From: Next-generation graph computing with electric current-based and quantum-inspired approaches

a A self-assembled metal nanowire network. Metal wires coated with ion-conductive materials are crossed, exhibiting memristive properties. Random graph dynamics arise from conductive pathways determined by the random arrangement of metal wires. b A spatiotemporal thermal conduction network based on Mott memristors. Connections between nodes are formed through thermal diffusion. c The dynamic and stochastic characteristics of memristors form a virtual circulatory network driven by applied voltage. d A CBA with a shortened diagonal.
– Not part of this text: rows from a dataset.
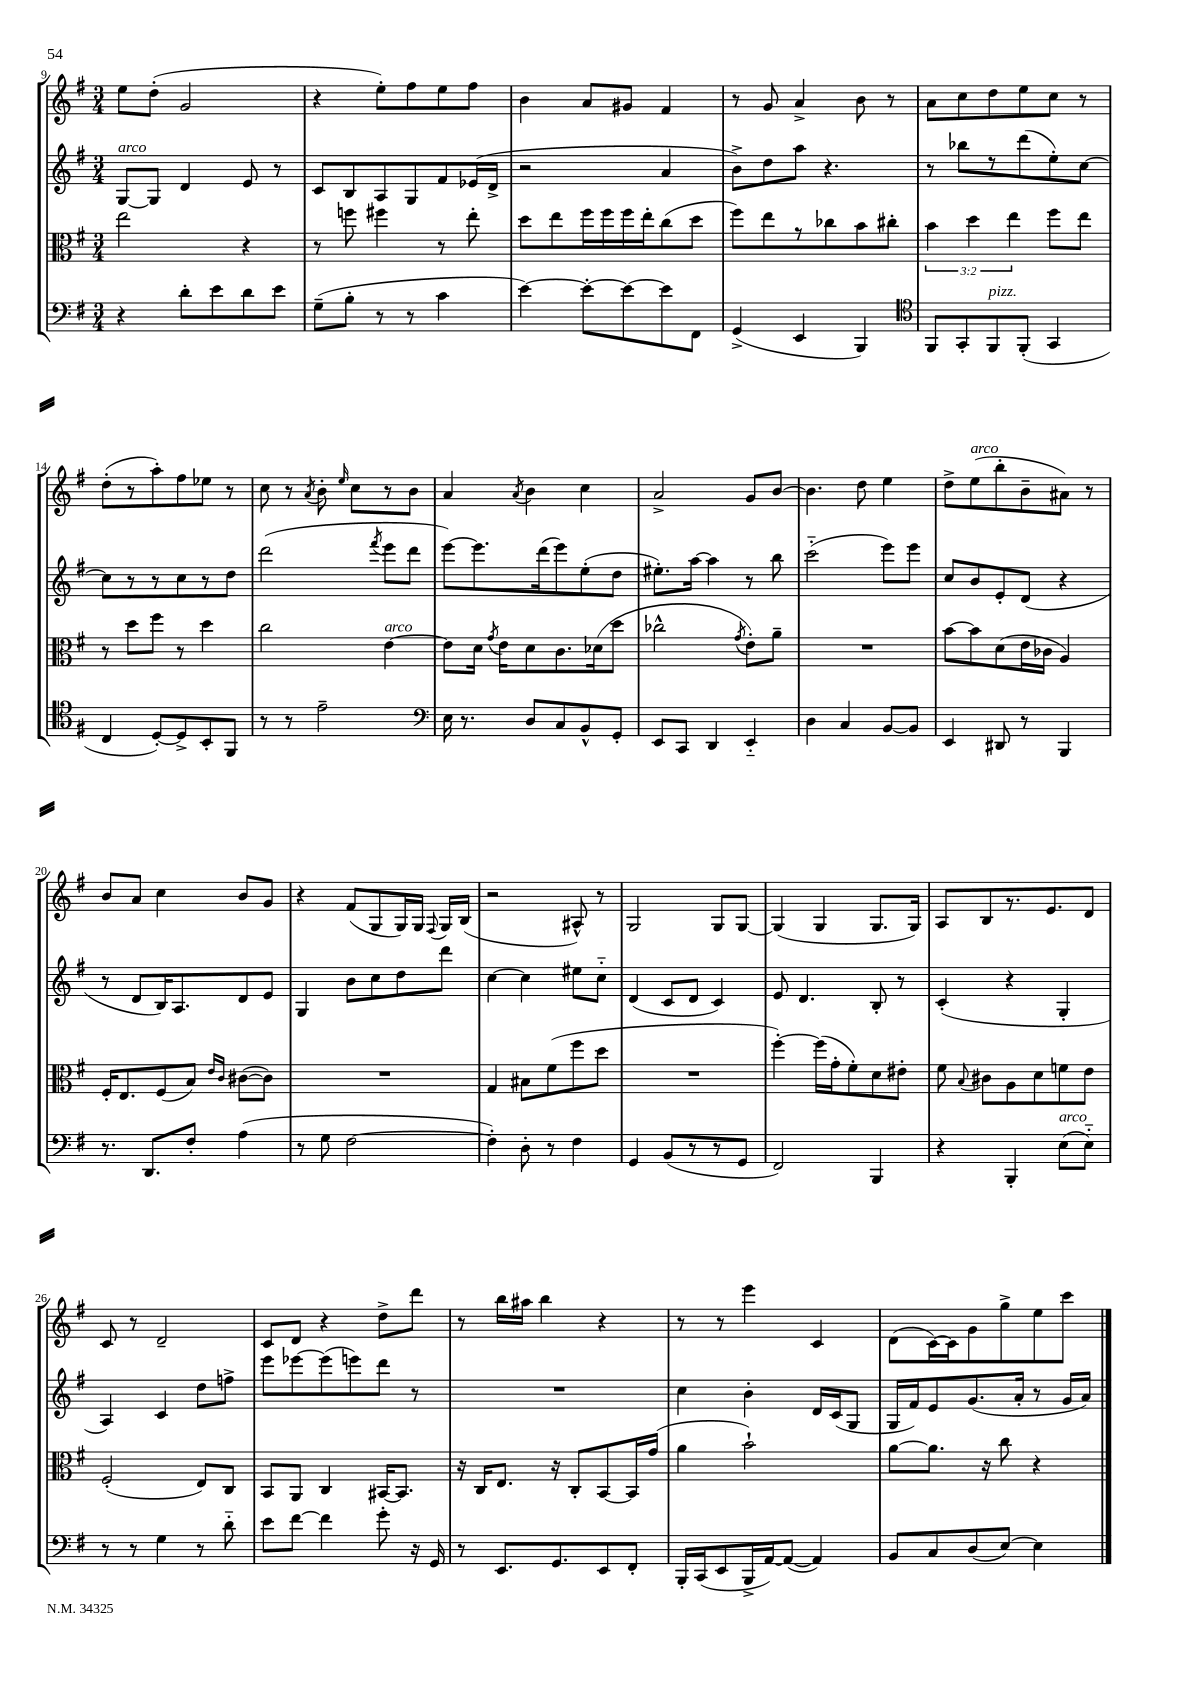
<<
\new StaffGroup <<
\new Staff = "s0" {
    \clef treble \key g \major \numericTimeSignature \time 3/4
    \autoBeamOff e''8[ d''8]-.( g'2 |
    r4 e''8[-.) fis''8 e''8 fis''8] |
    b'4 a'8[ gis'8] fis'4 |
    r8 g'8 a'4-> b'8 r8 |
    a'8[ c''8 d''8 e''8 c''8] r8 |
    d''8[-.( r8 a''8-.) fis''8 ees''8] r8 |
    c''8 r8 \acciaccatura { a'8 } b'8-. \grace { e''16 } c''8[ r8 b'8] |
    a'4 \acciaccatura { a'8 } b'4 c''4 |
    a'2-> g'8[ b'8]~ |
    b'4. d''8 e''4 |
    d''8[-> e''8^\markup { \italic "arco" }( b''8-. b'8-- ais'8]) r8 |
    b'8[ a'8] c''4 b'8[ g'8] |
    r4 fis'8[( g8 g16) g16] \appoggiatura { fis8 } g16[ b16]( |
    r2 ais8-^) r8 |
    g2 g8[ g8]~ |
    g4( g4 g8.[ g16]) |
    a8[ b8 r8. e'8. d'8] |
    c'8 r8 d'2-- |
    c'8[ d'8] r4 d''8[-> d'''8] |
    r8 b''16[ ais''16] b''4 r4 |
    r8 r8 e'''4 c'4 |
    d'8[( c'16~) c'16 g'8 g''8-> e''8 c'''8] \bar "|." |
}
\new Staff = "s1" {
    \clef treble \key g \major \numericTimeSignature \time 3/4
    \autoBeamOff g8[~^\markup { \italic "arco" } g8] d'4 e'8 r8 |
    c'8[ b8 a8 g8 fis'8 ees'16( d'16]-> |
    r2 a'4 |
    b'8[->) d''8 a''8] r4. |
    r8 bes''8[ r8 d'''8( e''8-.) c''8]~ |
    c''8[ r8 r8 c''8 r8 d''8] |
    d'''2( \acciaccatura { fis'''8 } e'''8[ d'''8] |
    e'''8[~) e'''8. d'''16( e'''8) e''8-.( d''8] |
    eis''8.[-.) a''16]~ a''4 r8 b''8 |
    c'''2-_( e'''8[) e'''8] |
    c''8[ b'8 e'8-. d'8]( r4 |
    r8 d'8[ b16) a8. d'8 e'8] |
    g4 b'8[ c''8 d''8 d'''8] |
    c''4~ c''4 eis''8[ c''8]-_ |
    d'4( c'8[ d'8] c'4) |
    e'8 d'4. b8-. r8 |
    c'4-.( r4 g4-. |
    a4) c'4 d''8[ f''8]-> |
    e'''8[ ees'''8~ ees'''8( e'''8) d'''8] r8 |
    R2. |
    c''4 b'4-. d'16[ c'16( g8] |
    g16[ fis'16) e'8 g'8.( a'16]-. r8 g'16[ a'16]) \bar "|." |
}
\new Staff = "s2" {
    \clef alto \key g \major \numericTimeSignature \time 3/4 \override Staff.TupletNumber.text = #tuplet-number::calc-fraction-text
    \autoBeamOff e''2 r4 |
    r8 f''8 fis''4 r8 e''8-. |
    d''8[ e''8 fis''16 fis''16 fis''16 e''16-. c''8( d''8] |
    fis''8[) e''8 r8 ces''8 b'8 cis''8]-. |
    \tuplet 3/2 { b'4 d''4 e''4 } fis''8[ e''8] |
    r8 d''8[ fis''8] r8 d''4 |
    c''2 e'4~^\markup { \italic "arco" } |
    e'8[ d'16] \acciaccatura { g'8 } e'16[ d'8 c'8. des'16( d''8] |
    ces''2-^ \acciaccatura { g'8 } e'8[-.) a'8]-- |
    R2. |
    b'8[~ b'8 d'8( e'16 ces'16] a4) |
    fis16[-. e8. fis8( b8]) \grace { e'16[ c'16] } cis'8[~( cis'8]) |
    R2. |
    g4 bis8[ fis'8( fis''8 d''8] |
    R2. |
    fis''4~-.) fis''16[( g'16-. fis'8-.) d'8 eis'8]-. |
    fis'8 \appoggiatura { b8 } cis'8[ a8 d'8 f'8 e'8] |
    fis2-.( e8[) c8] |
    b,8[ a,8] c4 bis,16[~ bis,8.] |
    r16 c16[ e8.] r16 c8[-. b,8~ b,16 g'16]( |
    a'4 b'2-!) |
    a'8[~ a'8.] r16 c''8 r4 \bar "|." |
}
\new Staff = "s3" {
    \clef bass \key g \major \numericTimeSignature \time 3/4
    \autoBeamOff r4 d'8[-. e'8 d'8 e'8] |
    g8[--( b8]-. r8 r8 c'4 |
    e'4~) e'8[~-. e'8~ e'8 fis,8] |
    g,4->( e,4 b,,4) |
    \clef tenor fis,8[ g,8-. fis,8^\markup { \italic "pizz." } fis,8]-.( g,4 |
    c4 d8[~-.) d8-> b,8-. fis,8] |
    r8 r8 e'2-- |
    \clef bass e16 r8. d8[ c8 b,8-^ g,8]-. |
    e,8[ c,8] d,4 e,4-_ |
    d4 c4 b,8[~ b,8] |
    e,4 dis,8 r8 b,,4 |
    r8. d,8.[ fis8]-. a4( |
    r8 g8 fis2~ |
    fis4-.) d8-. r8 fis4 |
    g,4 b,8[( r8 r8 g,8] |
    fis,2) b,,4 |
    r4 b,,4-. e8[^\markup { \italic "arco" }( e8]-_) |
    r8 r8 g4 r8 d'8-_ |
    e'8[ fis'8]~ fis'4 g'8-. r16 g,16 |
    r8 e,8.[ g,8. e,8 fis,8]-. |
    b,,16[-. c,16( e,8 b,,16-> a,16~) a,8]~( a,4) |
    b,8[ c8 d8( e8]~) e4 \bar "|." |
}
>>
>>
\layout { \context { \Score currentBarNumber = #9 } }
Using a self-rectifying memristor as an individual element in the array enables the physical mapping of the graph’s adjacency matrix. The right panel illustrates the represented graph and the electrical characteristics of the devices. Current flows bidirectionally through the shorted device (orange line), while it flows unidirectionally through the self-rectifying device (black line). e A CBA with a cross-wired diagonal. Similar to m-CBA, self-rectifying memristors are used as individual elements in the array. The right panel illustrates the represented graph and the electrical characteristics of the diagonal devices (orange line) and off-diagonal devices (black line). The cross-wiring configuration enables rectification along the diagonal direction, allowing for more accurate graph representation. f A module utilizing probabilistic switching devices in the diagonal shorted CBA. The right panel illustrates the probabilistic graph and the electrical characteristics of probabilistic switching devices. g, h A schematic for applying voltage to extract connectivity from the graph mapped onto the crossbar. A 9 × 9 graph can be directly mapped onto a 9 × 9 diagonal shorted CBA. The connectivity between the two nodes is determined by applying voltage and grounding to the word line and bit line of the crossbar.